** BEGIN The records **
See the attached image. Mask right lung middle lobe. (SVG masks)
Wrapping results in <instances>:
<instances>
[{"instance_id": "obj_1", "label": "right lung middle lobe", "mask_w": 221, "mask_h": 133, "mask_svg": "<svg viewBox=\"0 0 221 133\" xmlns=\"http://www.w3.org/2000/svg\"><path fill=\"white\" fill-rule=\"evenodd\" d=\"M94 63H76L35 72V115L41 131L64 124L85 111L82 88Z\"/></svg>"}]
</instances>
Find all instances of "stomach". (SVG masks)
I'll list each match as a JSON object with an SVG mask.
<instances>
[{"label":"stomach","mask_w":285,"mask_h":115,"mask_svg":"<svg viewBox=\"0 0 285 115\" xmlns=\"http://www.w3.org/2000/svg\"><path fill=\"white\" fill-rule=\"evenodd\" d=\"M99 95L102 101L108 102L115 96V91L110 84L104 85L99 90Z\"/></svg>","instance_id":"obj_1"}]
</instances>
** END The records **
### Goal of the exercise
Identify every line in the listing above that contains the word "middle", and copy each of those lines in full.

### Exercise solution
See the attached image. Mask right lung middle lobe. (SVG masks)
[{"instance_id": "obj_1", "label": "right lung middle lobe", "mask_w": 221, "mask_h": 133, "mask_svg": "<svg viewBox=\"0 0 221 133\" xmlns=\"http://www.w3.org/2000/svg\"><path fill=\"white\" fill-rule=\"evenodd\" d=\"M94 63H76L35 72V115L41 131L64 124L85 111L82 88Z\"/></svg>"}]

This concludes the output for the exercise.